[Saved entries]
----------------------------------------

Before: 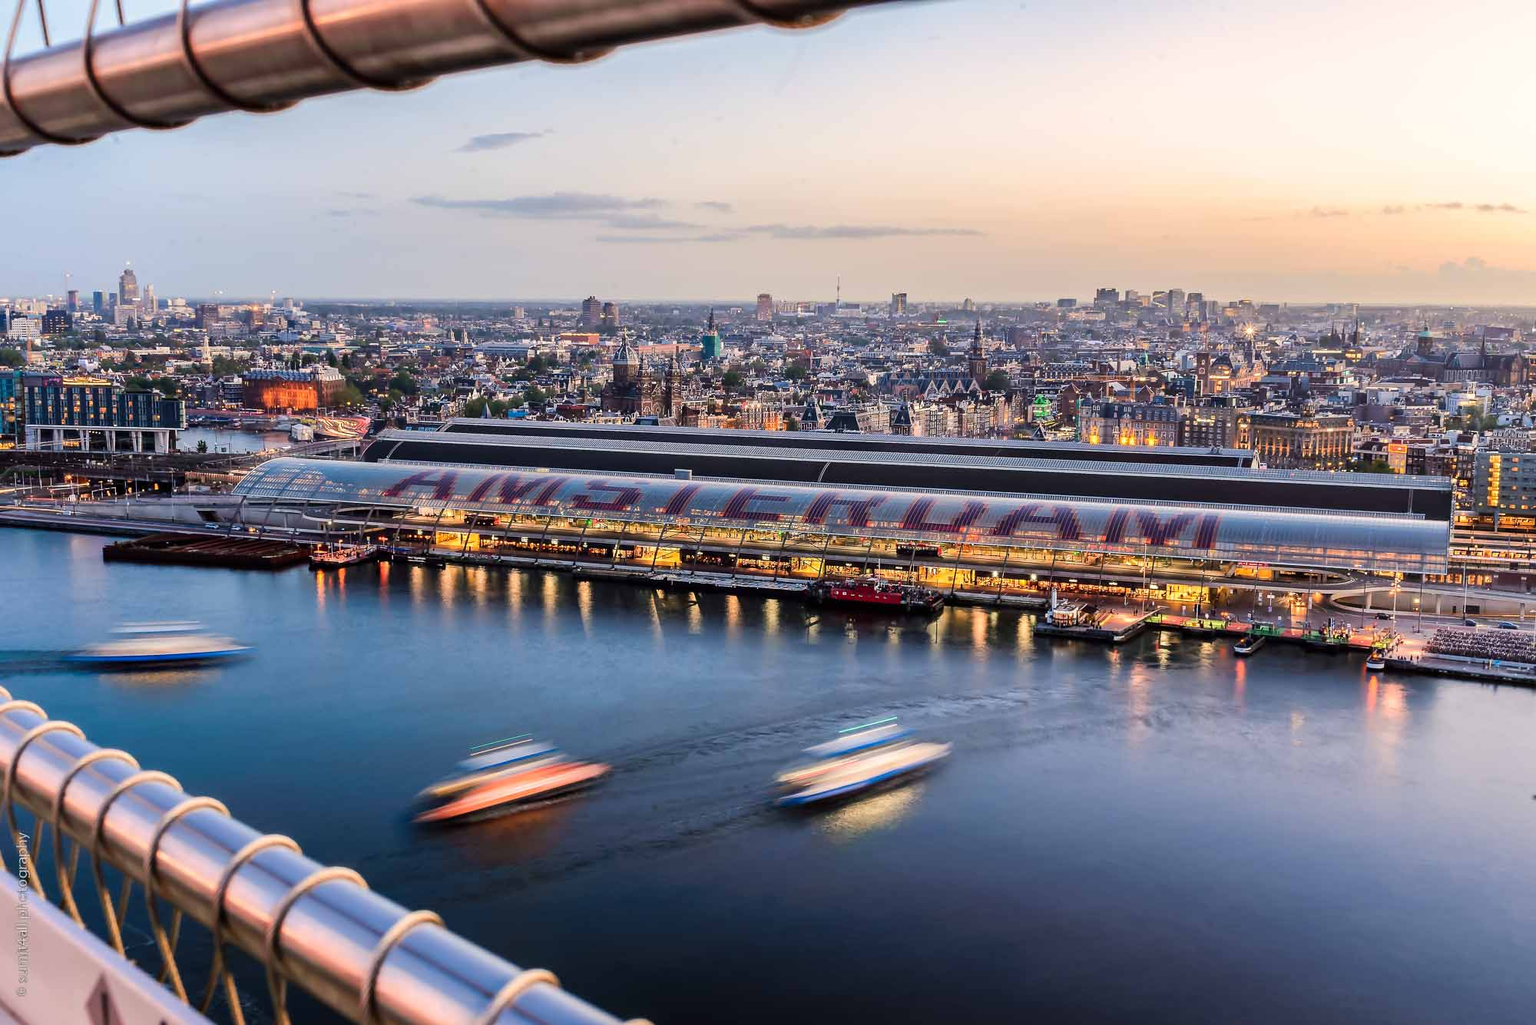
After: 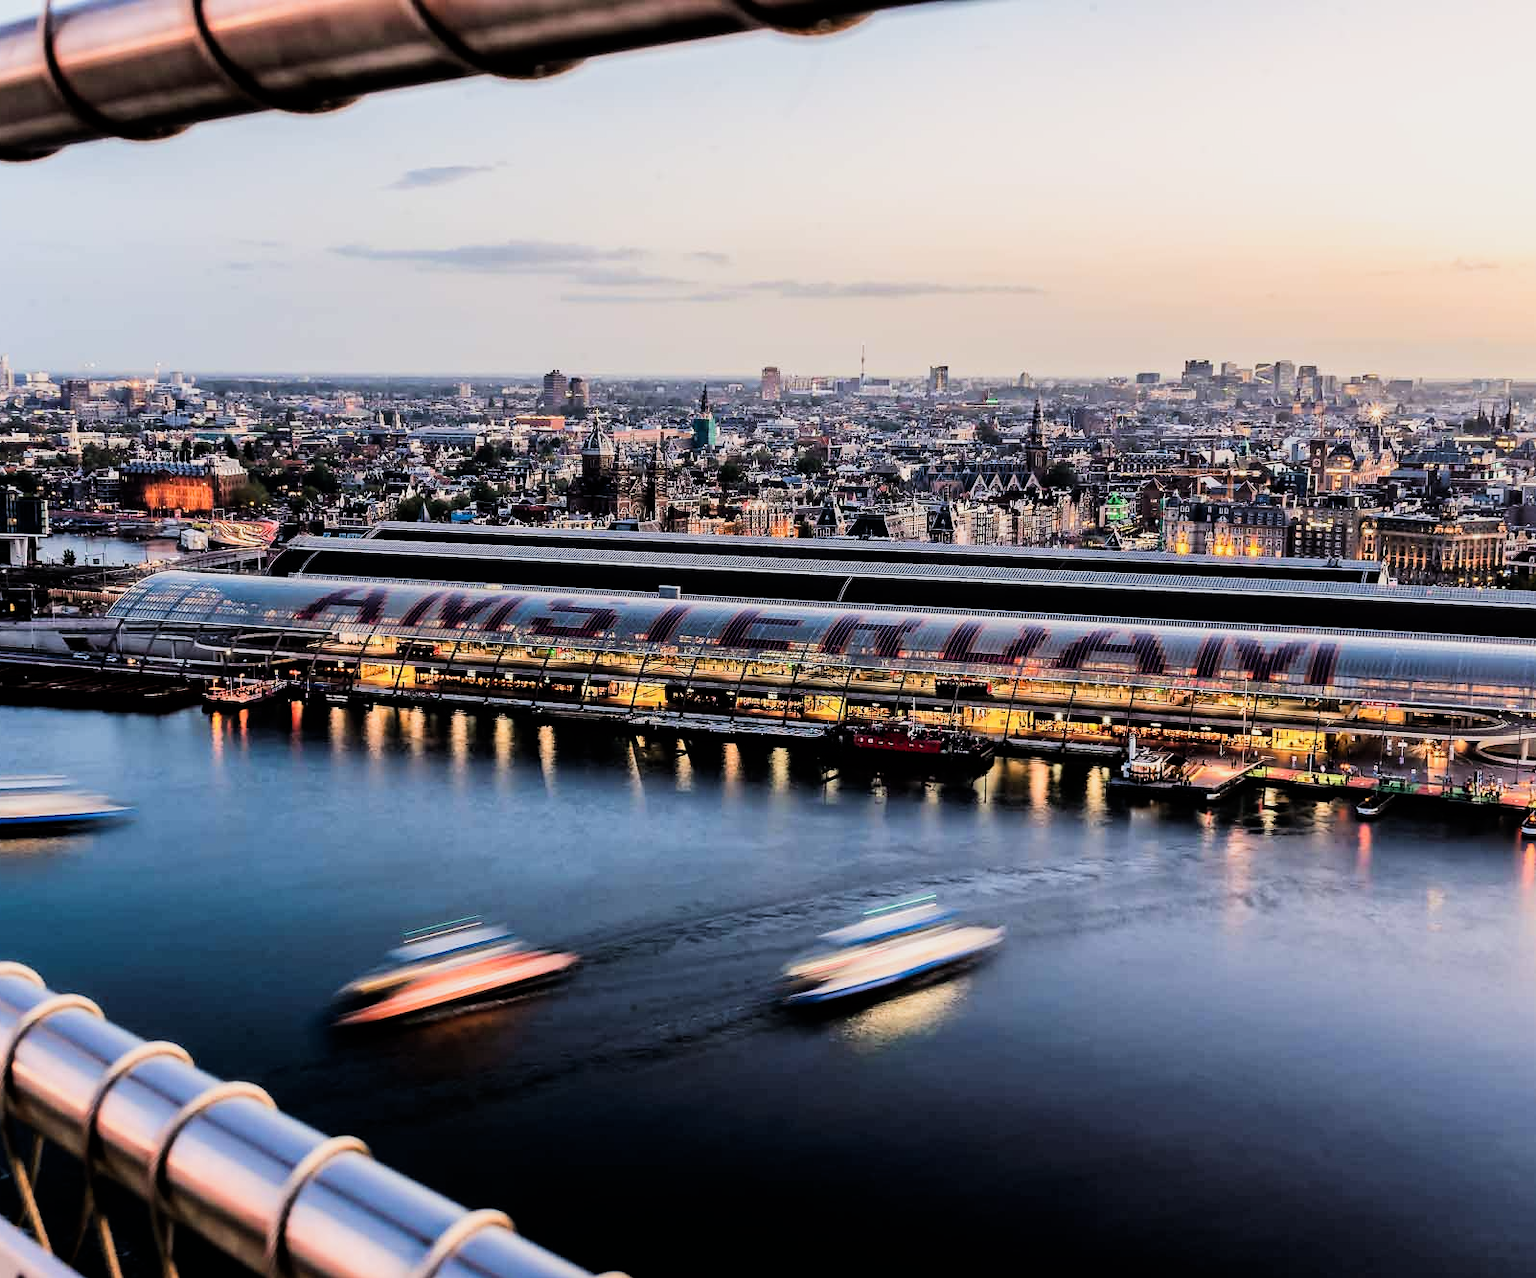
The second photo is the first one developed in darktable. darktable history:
filmic rgb: black relative exposure -5.14 EV, white relative exposure 3.5 EV, threshold 5.95 EV, hardness 3.17, contrast 1.499, highlights saturation mix -48.57%, enable highlight reconstruction true
crop and rotate: left 9.59%, right 10.242%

----------------------------------------

### What the exercise asks
Render the lines of the data above as a Markdown table with the columns "No." and "Line," skipping blank lines. Leave the pictures out of the answer.

### Worked solution
| No. | Line |
|---|---|
| 1 | Before:  |
| 2 | After:  |
| 3 | The second photo is the first one developed in darktable. darktable history: |
| 4 | filmic rgb: black relative exposure -5.14 EV, white relative exposure 3.5 EV, threshold 5.95 EV, hardness 3.17, contrast 1.499, highlights saturation mix -48.57%, enable highlight reconstruction true |
| 5 | crop and rotate: left 9.59%, right 10.242% |